Sup guys. Tryin to get into this blogging thing so im back wit another post. lol

today was a nice day. I got abit more interactive wit my class again...on Bern's orders (thanks berns) I had a good time wit the guys today. Played poker wit alec they all..

AND I WON 3 DOLLARS!!!

I know its not much la but for a first timer not bad wat!!! LOL

Then skipped eof...again to go costume store at bugis to rent out costumes for sat's events. Mr Dioni took us there in his nice cosy SUV so it was damn chillax. We were passing by the IR and from there we can see the entire skyline and it was beautiful...Not that i havent seen it b4 but smth abt it was cool. I remebered Disturbia by Rihanna when i saw that. Reminds me of the nighlife, Clarke Quay and nightclubs...lol. teenga fantasies sorry.

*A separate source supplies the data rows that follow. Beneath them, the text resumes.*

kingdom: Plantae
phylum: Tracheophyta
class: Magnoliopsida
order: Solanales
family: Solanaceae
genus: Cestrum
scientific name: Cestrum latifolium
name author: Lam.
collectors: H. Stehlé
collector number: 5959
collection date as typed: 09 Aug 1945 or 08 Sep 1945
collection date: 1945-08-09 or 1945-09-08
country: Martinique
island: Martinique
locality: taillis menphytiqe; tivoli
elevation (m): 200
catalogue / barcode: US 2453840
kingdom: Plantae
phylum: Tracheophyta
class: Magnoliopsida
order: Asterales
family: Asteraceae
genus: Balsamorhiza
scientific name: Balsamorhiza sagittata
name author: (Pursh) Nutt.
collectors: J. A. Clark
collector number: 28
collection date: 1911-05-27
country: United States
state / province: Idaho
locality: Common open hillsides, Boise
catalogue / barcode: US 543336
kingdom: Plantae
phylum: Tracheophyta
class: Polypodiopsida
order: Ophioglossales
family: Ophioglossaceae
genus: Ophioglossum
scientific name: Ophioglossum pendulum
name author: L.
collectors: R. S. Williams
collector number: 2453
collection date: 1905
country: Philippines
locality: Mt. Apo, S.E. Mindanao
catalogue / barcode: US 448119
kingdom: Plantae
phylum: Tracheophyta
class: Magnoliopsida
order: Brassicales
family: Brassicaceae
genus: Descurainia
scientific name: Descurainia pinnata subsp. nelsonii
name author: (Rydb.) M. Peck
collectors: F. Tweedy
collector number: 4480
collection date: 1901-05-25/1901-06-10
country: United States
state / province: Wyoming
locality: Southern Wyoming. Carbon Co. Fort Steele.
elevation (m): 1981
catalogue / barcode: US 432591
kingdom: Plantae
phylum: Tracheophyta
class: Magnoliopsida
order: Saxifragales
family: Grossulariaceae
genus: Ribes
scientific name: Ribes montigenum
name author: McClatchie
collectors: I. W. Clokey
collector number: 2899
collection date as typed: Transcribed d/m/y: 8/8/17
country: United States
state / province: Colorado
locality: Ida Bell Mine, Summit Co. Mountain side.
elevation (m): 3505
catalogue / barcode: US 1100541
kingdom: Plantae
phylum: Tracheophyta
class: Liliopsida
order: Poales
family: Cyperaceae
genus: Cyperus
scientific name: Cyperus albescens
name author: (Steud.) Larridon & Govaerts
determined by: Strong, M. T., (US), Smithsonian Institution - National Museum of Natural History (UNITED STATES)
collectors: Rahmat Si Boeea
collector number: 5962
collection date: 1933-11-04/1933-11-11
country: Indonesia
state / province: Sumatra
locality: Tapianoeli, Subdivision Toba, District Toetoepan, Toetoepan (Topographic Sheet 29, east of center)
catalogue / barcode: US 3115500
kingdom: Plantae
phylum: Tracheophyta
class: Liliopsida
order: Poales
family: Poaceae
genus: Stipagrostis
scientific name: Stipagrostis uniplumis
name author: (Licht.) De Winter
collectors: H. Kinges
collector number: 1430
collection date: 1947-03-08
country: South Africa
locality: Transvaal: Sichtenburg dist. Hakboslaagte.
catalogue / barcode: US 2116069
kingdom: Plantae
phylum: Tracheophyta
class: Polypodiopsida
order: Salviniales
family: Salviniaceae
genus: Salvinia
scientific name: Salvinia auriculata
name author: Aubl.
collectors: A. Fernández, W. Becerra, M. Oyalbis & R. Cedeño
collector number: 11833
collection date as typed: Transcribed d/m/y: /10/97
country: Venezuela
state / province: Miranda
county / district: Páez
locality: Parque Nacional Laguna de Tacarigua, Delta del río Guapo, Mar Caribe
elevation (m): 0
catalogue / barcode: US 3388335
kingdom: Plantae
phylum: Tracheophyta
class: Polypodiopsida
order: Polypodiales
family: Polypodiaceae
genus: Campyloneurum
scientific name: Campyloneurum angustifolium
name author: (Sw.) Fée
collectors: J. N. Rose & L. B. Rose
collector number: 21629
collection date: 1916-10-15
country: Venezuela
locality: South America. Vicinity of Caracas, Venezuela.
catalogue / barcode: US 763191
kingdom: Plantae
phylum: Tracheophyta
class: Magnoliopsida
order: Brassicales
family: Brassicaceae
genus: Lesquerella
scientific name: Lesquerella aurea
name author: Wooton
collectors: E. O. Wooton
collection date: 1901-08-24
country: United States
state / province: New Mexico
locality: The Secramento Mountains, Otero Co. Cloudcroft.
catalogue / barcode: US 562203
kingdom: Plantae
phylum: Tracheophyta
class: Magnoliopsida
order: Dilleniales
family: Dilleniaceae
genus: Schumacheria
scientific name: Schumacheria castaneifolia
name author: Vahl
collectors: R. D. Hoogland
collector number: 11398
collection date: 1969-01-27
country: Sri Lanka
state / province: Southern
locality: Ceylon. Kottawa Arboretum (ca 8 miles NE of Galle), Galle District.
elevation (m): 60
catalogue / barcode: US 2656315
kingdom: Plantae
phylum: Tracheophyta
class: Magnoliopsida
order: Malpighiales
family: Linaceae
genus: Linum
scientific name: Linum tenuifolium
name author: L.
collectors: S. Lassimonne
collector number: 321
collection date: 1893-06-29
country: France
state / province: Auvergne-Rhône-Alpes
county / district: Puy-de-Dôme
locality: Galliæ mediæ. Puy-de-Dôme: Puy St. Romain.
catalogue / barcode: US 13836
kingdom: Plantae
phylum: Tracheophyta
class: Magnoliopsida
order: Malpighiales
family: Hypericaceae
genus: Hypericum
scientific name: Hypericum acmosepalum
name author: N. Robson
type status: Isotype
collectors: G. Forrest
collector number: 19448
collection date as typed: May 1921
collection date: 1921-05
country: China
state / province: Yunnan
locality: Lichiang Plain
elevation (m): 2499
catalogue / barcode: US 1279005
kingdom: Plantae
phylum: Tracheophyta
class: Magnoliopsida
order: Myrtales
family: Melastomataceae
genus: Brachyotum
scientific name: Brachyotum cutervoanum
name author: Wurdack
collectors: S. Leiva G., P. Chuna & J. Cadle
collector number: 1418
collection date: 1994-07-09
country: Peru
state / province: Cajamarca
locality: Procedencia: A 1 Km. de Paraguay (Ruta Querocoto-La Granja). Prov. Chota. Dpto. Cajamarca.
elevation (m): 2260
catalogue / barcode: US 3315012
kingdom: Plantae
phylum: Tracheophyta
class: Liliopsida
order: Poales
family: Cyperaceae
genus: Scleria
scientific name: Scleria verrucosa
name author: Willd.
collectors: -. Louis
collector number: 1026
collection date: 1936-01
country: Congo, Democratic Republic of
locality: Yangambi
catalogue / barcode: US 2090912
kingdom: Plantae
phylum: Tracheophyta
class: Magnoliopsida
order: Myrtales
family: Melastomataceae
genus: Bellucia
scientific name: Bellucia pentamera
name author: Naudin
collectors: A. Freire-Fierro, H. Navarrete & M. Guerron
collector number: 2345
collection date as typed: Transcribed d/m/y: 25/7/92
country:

Anyways, we had a blast in the costume store...tried on like alot of stuff so tt was cool. Funny really.

IM A GORRILA PIMP! LOL! Why am i always a pimp...zzzz!

Lol. Nvm. We got the costumes then came back to sch for law test...borin...scraped past i think. Then me n fir went to mrt to meet sheena...those two pangsei me and left...LOL. But nvm...came back home told mom and dad abt am proj and how it wld intefere wit my india trip. They didnt take it to lightly.

now dad is making some calls so we'll see...Just chillin in front of my dear lappie, listening to disturbia..LOL...crazy over this song.

nvm...ill see ya guys around though! Peace!

11/16/2008

My Return...My Rise

Im back after a long hiatus!

I tot i'd start bloggin again, seeing as how everyone is doing it too. LOL

Let me see...

Well, the musical has been going well. We are bonding very well...as a family. I love those guys; meeting them keeps my mind off things. I actually feel rejuvenated around those guys. But the problem is that Mom and Dad keep yelling at me for coming home late...but they dont understand how important this is to me.

haiz...the only thing that i feel saddend abt is that they wont be around in Singapore to see me acting...I'm dreading the day I have to say goodbye to them. I know I should spend alot oftime with them...so thats why im trying hard to stay around them for as long as i can.

Haiz...nvm...on to more merrier matters

I made a pact with berns to set up my events management comp. study to push my gpa to 3.2. to start dating.

I got other things on mi mind too.

I want at least 1 dj/mc gig a week. earn at least $200 a month so i can support myself and prove to mi parents that I am responsible.

I want to go go back to SDZ and learn dance. I want to be the best dancer in SP...I want to earn street cred and go to clubs and challenge ppl to battles. LOL. Ambitious I know!

I got so much shit on mi mind, all of them in action. Lets see where mi dreams lead me. I know i sound egoisitic...but sometimes you gotta dream big rite?